Efficient Photocatalytic Nitrogen Fixation over Cuδ+‐Modified Defective ZnAl‐Layered Double Hydroxide Nanosheets

Abstract

AbstractThe photocatalytic reduction of nitrogen (N2) with water (H2O) as the reducing agent holds great promise as a sustainable future technology for the synthesis of ammonia (NH3). Herein, the effect of oxygen vacancies and electron‐rich Cuδ+ on the performance of zinc‐aluminium layered double hydroxide (ZnAl‐LDH) nanosheet photocatalysts for N2 reduction to NH3 under UV–vis excitation is systematically explored. Results show that a 0.5%‐ZnAl‐LDH nanosheet photocatalyst (containing 0.5 mol% Cu by metal basis) affords a remarkable NH3 production rate of 110 µmol g−1 h−1 and excellent stability in pure water.
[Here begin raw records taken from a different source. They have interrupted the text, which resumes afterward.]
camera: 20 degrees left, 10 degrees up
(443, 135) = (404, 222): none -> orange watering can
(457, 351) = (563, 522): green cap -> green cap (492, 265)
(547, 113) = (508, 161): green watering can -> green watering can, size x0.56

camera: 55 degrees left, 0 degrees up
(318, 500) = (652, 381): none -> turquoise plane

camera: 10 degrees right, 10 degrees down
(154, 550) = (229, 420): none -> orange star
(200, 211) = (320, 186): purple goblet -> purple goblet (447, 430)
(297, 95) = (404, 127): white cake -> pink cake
The X‐ray absorption spectroscopy, electron paramagnetic resonance, and density functional theory calculations reveal that Cu addition imparts oxygen vacancies and coordinatively unsaturated Cuδ+ (δ < 2) with electron‐rich property in the ZnAl‐LDH nanosheets, both of which readily contribute to efficient separation and transfer of photogenerated electrons and holes and promote N2 adsorption, thereby both activating N2 and facilitating its multielectrons reduction to NH3.